本例参考某教学视频和某知乎文章,下载完他的github代码后找不到文章地址了,罪过罪过,自己敲了一遍代码并跑了一遍,添加了一些注释,再通过整理博客的方式加深理解。
该例子的主要目的是通过seq2seq训练一个模型,解决将输入字符串(乱序)按字母顺序排序输出的问题,例如“open”->enop。当然用简单的算法也可以很方便的将字符串排序输出,这不主要目的是为了理解seq2seq工作原理嘛!用个简单的例子易于理解!
查看TensorFlow版本
from distutils.version import LooseVersion
import tensorflow as tf
from tensorflow.python.layers.core import Dense
# Check TensorFlow Version
assert LooseVersion(tf.__version__) >= LooseVersion('1.1'), 'Please use TensorFlow version 1.1 or newer'
print('TensorFlow Version: {}'.format(tf.__version__))
数据加载
import numpy as np
import time
import tensorflow as tf
with open('data/letters_source.txt','r',encoding='utf-8') as f:
source_data=f.read()
with open('data/letters_target.txt','r',encoding='utf-8') as f:
target_data=f.read()
#数据预览
source_data.split('\n')[:10]
#数据预览
target_data.split('\n')[:10]
数据预处理
def extract_character_vocab(data):
'''构造映射表'''
special_words=['<PAD>','<UNK>','<GO>','<EOS>']
#set()创建无序不重复集合
set_words=list(set([character for line in data.split('\n') for character in line]))
#这里要把四个特殊字符添加进词典
int_to_vocab={idx:word for idx, word in enumerate(special_words+set_words)}
vocab_to_int={word:idx for idx, word in int_to_vocab.items()}
return int_to_vocab,vocab_to_int
#构造映射表
source_int_to_letter,source_letter_to_int=extract_character_vocab(source_data)
target_int_to_letter,target_letter_to_int=extract_character_vocab(target_data)
#对字母进行转换 ,get()函数返回letter所在下表索引,如果letter不在字典中就返回source_letter_to_int['<UNK>']
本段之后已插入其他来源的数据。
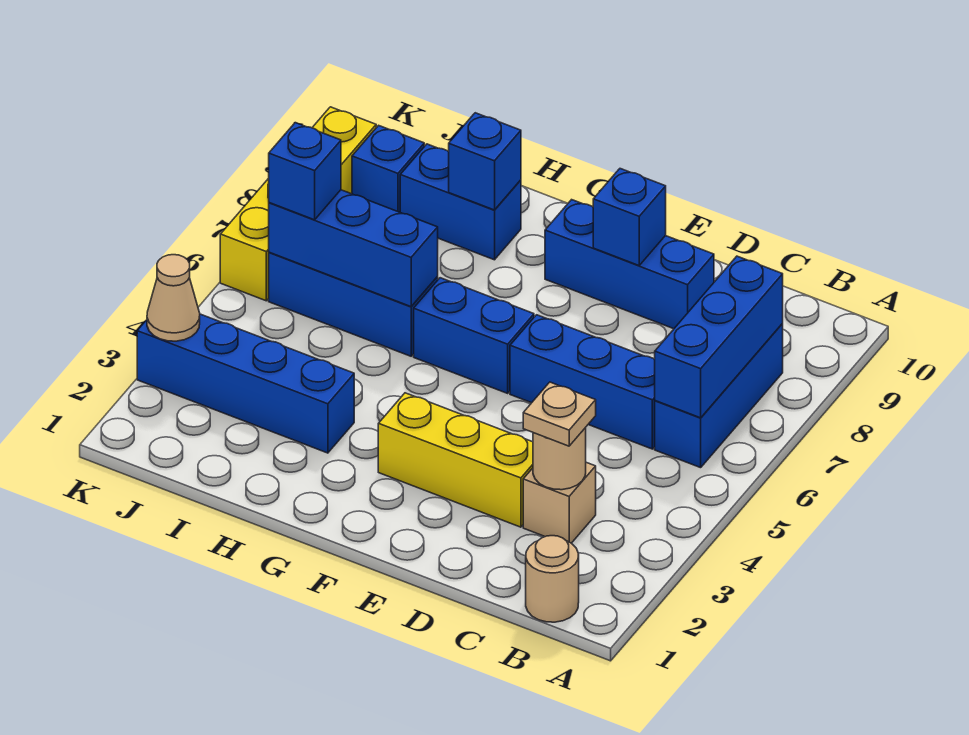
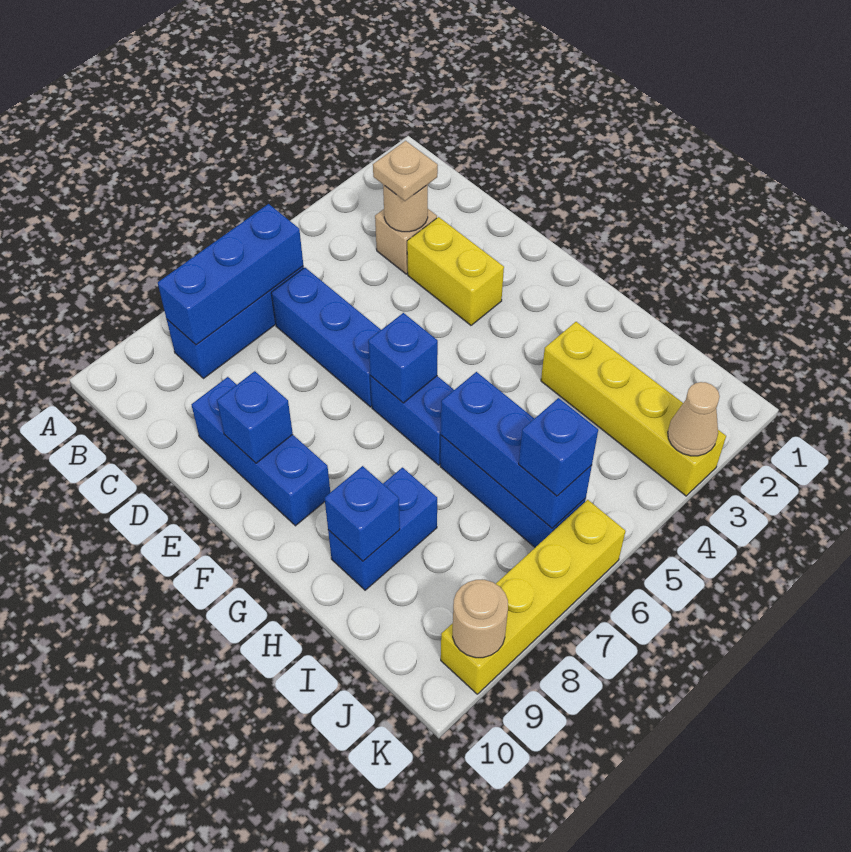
tan 1x1 round brick [526,536,579,622] -> tan 1x1 round brick moved to [453,580,508,658]
yellow 1x3 brick [378,393,533,527] -> yellow 1x2 brick [407,217,504,325]
blue 1x4 brick [137,314,354,453] -> yellow 1x4 brick [541,322,726,496]
blue 1x2 brick [400,144,521,260] -> blue 1x2 brick turned to [328,468,437,590]
blue 1x1 brick [352,125,424,212] -> blue 1x1 brick moved to [368,313,438,403]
source_int=[ [source_letter_to_int.get(letter,source_letter_to_int['<UNK>'])
for letter in line] for line in source_data.split('\n') ]
target_int=[[target_letter_to_int.get(letter,target_letter_to_int['<UNK>'])
for letter in line] +[target_letter_to_int['<EOS>']] for line in target_data.split('\n')]
#查看一下转换结果
source_int[:10]
target_int[:10]
构建模型
输入层
def get_inputs():
'''获得模型输入tensor,6个张量'''
inputs=tf.placeholder(tf.int32,[None,None],name='inputs') #输入
targets=tf.placeholder(tf.int32,[None,None],name='targets') #输出
learning_rate=tf.placeholder(tf.float32,name='learning_rate') #学习率
#定义target序列最大长度(之后target_sequence_length和source_sequence_length会作为feed_dice的参数)
target_sequence_length=tf.placeholder(tf.int32,(None,),name='target_sequence_length') #目标seq长度
max_target_sequence_length=tf.reduce_max(target_sequence_length,name='max_target_len') #目标seq最大长度
source_sequence_length=tf.placeholder(tf.int32,(None,),name='source_sequence_length') #源数据seq长度
return inputs,targets,learning_rate,target_sequence_length,max_target_sequence_length,source_sequence_length
Encoder
在Encoder端,我们需要进行两步,第一步要对我们的输入进行Embedding,再把Embedding以后的向量传给RNN进行处理。
我们来看一个栗子,假如我们有一个batch=2,sequence_length=5的样本,features = [[1,2,3,4,5],[6,7,8,9,10]],使用tf.contrib.layers.embed_sequence(features,vocab_size=n_words, embed_dim=10) 那么我们会得到一个2 x 5 x 10的输出,其中features中的每个数字都被embed成了一个10维向量。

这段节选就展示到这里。